TASK ITEM: Could you quote, word for word, the part of the data that opens with the line containing "Presented here are" and closes with the line containing "0.029690, 0.517760, 0.213472]]", leaving the pictures out of your answer?
(THE INPUT)
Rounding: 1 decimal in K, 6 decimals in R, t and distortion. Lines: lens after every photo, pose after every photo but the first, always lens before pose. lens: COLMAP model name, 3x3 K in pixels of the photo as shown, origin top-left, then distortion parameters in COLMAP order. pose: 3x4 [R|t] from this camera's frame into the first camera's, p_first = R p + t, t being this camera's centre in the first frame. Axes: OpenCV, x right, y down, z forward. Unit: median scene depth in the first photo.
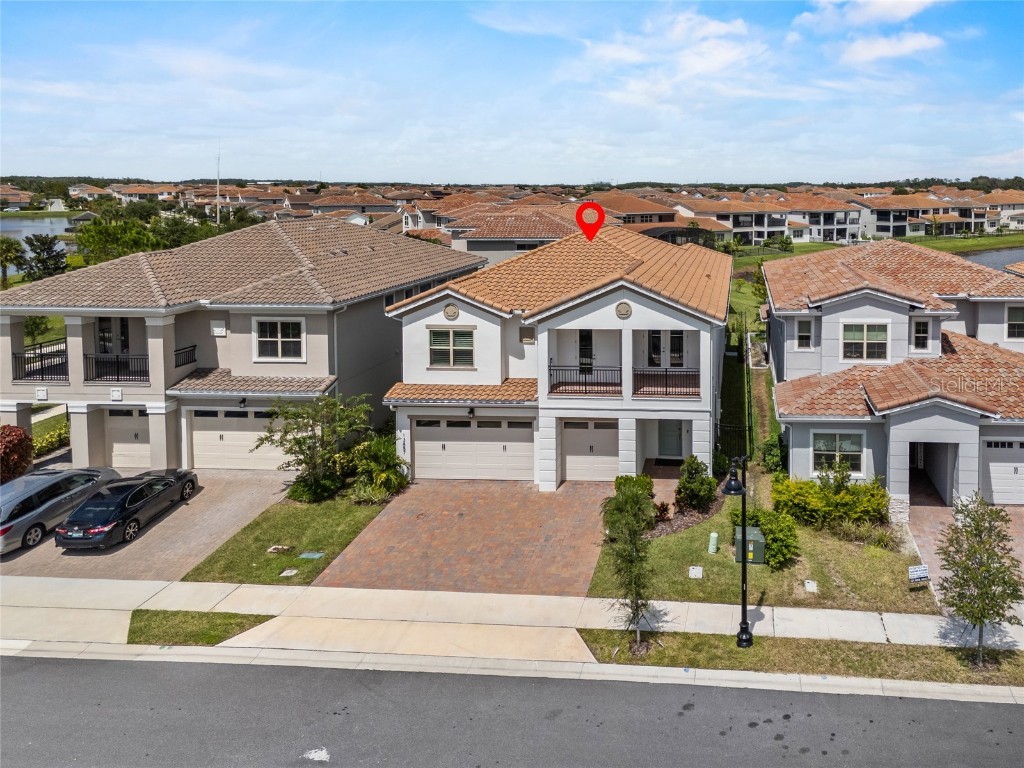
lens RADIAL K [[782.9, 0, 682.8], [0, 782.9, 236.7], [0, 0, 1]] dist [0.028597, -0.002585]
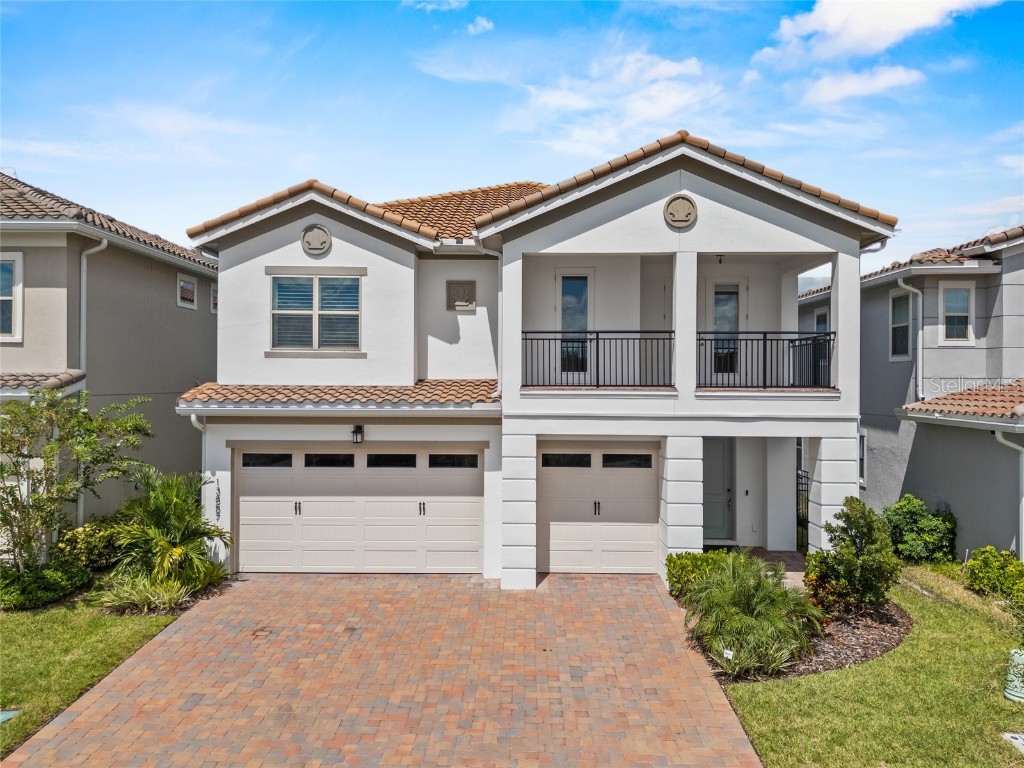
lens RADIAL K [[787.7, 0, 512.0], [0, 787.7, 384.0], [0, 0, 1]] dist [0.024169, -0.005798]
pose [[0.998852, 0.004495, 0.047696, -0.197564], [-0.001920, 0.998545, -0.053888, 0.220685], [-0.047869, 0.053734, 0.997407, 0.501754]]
(End THE INPUT)
(THE INPUT)
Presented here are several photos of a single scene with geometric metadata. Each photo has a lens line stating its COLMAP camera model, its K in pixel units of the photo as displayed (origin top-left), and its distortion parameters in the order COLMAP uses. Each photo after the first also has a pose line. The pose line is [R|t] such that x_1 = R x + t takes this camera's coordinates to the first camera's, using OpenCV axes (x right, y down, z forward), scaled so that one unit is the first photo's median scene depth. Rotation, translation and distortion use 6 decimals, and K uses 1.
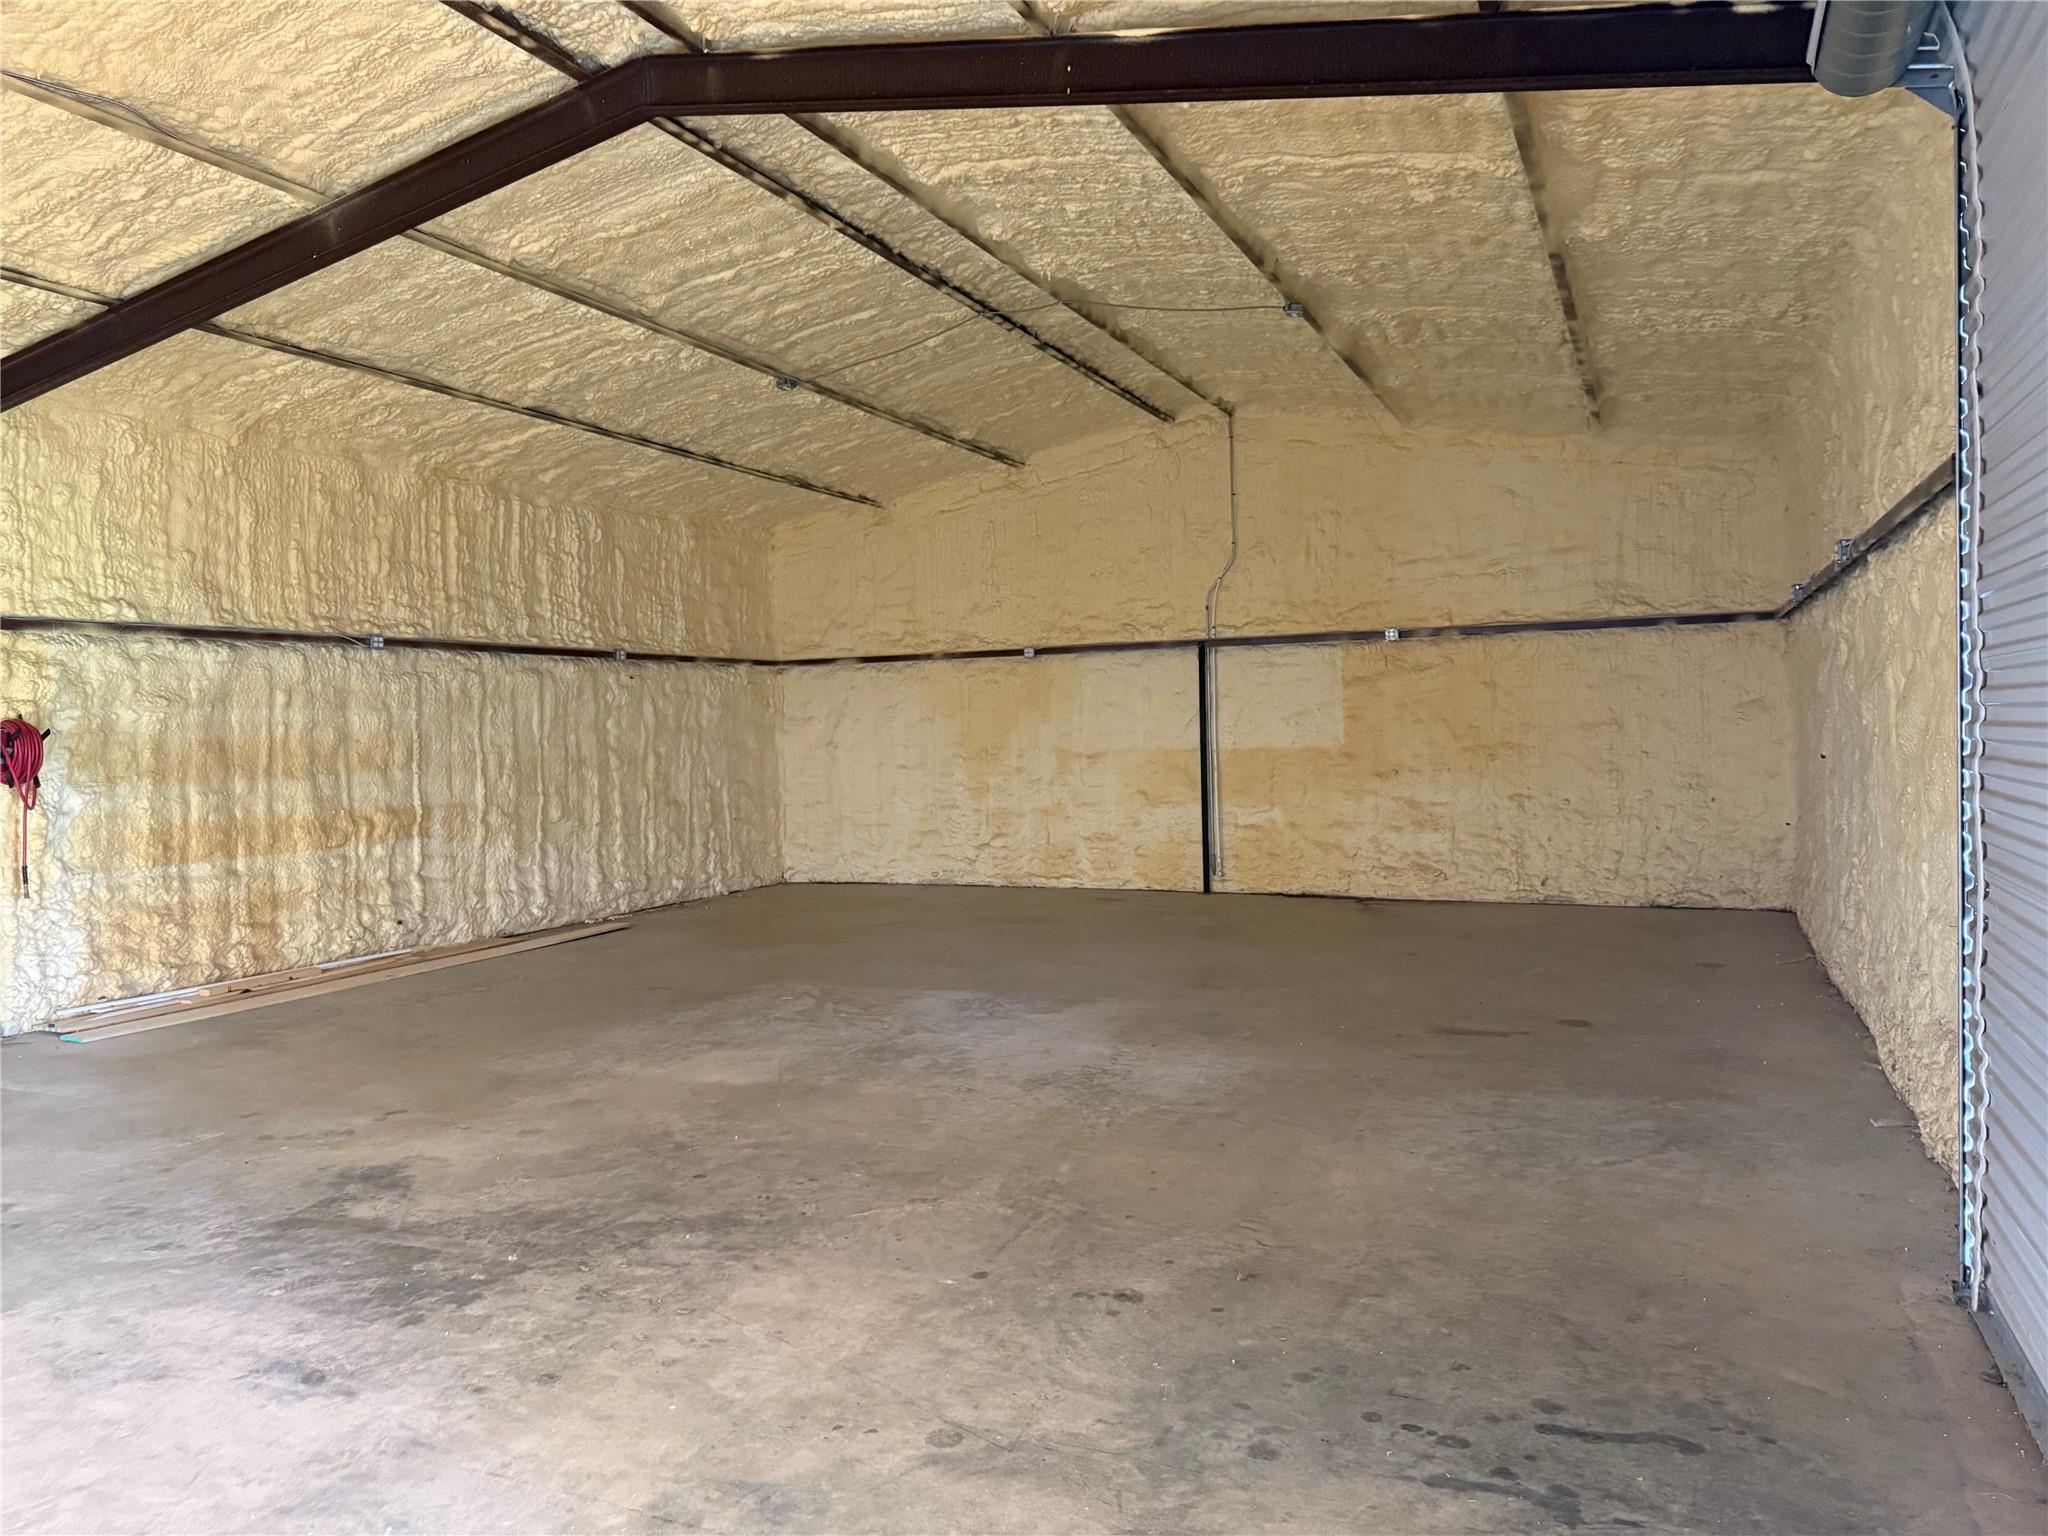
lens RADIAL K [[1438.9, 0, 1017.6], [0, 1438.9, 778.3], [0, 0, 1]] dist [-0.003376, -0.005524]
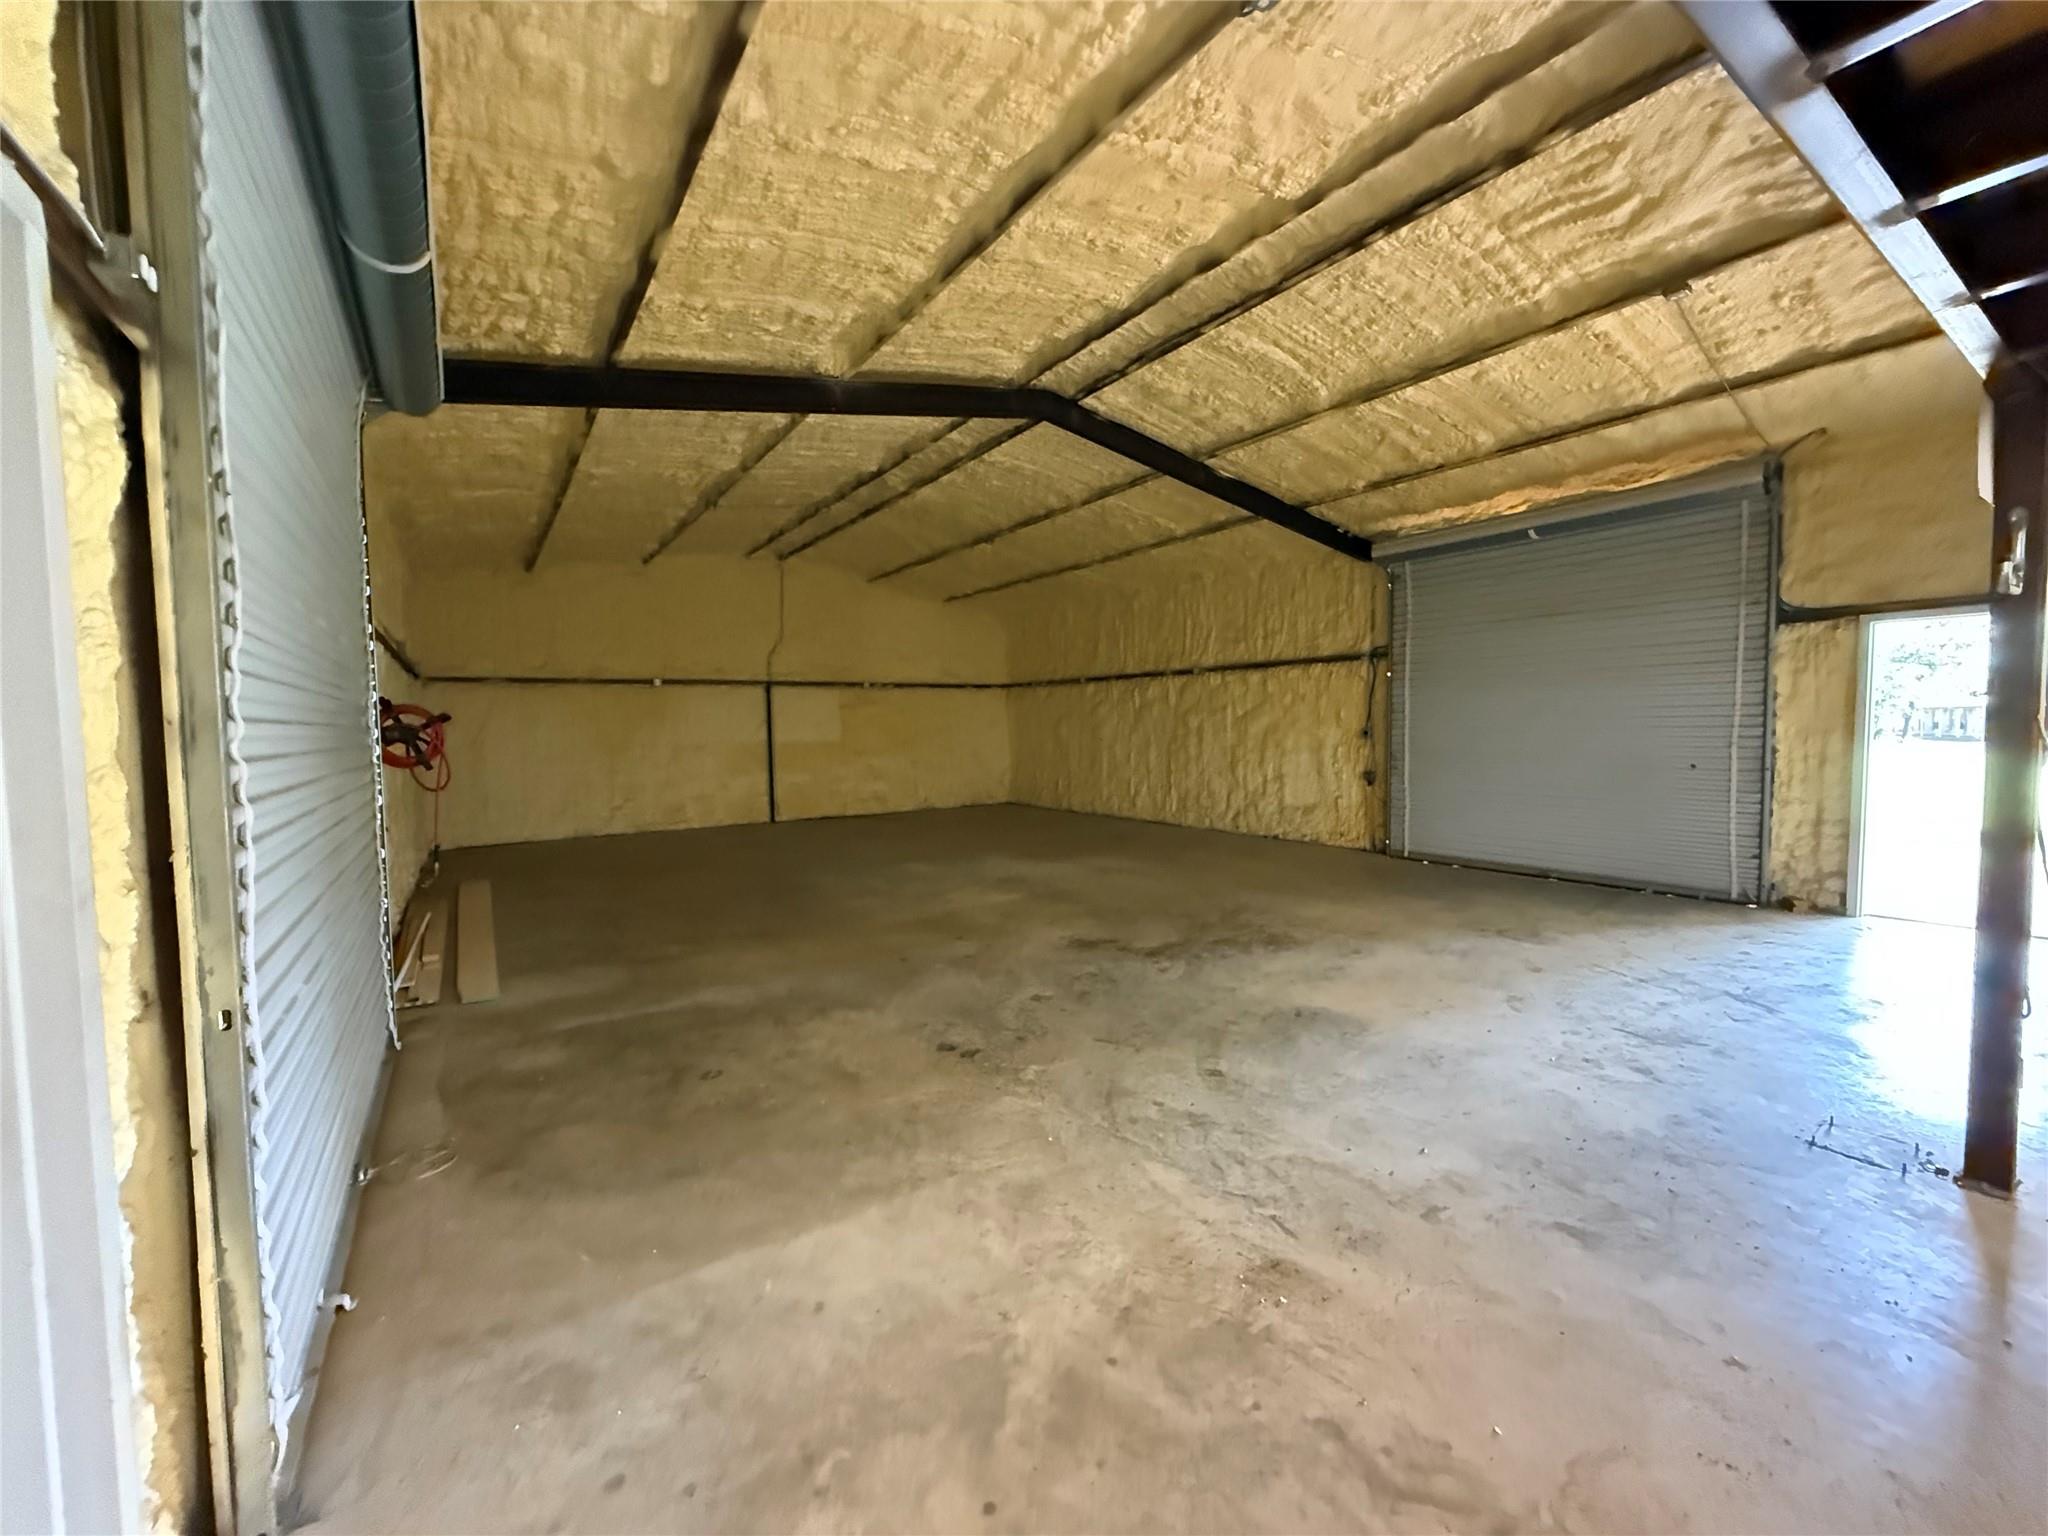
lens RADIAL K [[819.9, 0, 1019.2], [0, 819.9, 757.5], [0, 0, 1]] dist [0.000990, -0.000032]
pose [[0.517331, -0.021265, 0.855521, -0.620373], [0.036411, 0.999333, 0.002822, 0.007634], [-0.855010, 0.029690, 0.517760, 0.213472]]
(End THE INPUT)
RESPONSE TO THE TASK:
Presented here are several photos of a single scene with geometric metadata. Each photo has a lens line stating its COLMAP camera model, its K in pixel units of the photo as displayed (origin top-left), and its distortion parameters in the order COLMAP uses. Each photo after the first also has a pose line. The pose line is [R|t] such that x_1 = R x + t takes this camera's coordinates to the first camera's, using OpenCV axes (x right, y down, z forward), scaled so that one unit is the first photo's median scene depth. Rotation, translation and distortion use 6 decimals, and K uses 1.
lens RADIAL K [[1438.9, 0, 1017.6], [0, 1438.9, 778.3], [0, 0, 1]] dist [-0.003376, -0.005524]
lens RADIAL K [[819.9, 0, 1019.2], [0, 819.9, 757.5], [0, 0, 1]] dist [0.000990, -0.000032]
pose [[0.517331, -0.021265, 0.855521, -0.620373], [0.036411, 0.999333, 0.002822, 0.007634], [-0.855010, 0.029690, 0.517760, 0.213472]]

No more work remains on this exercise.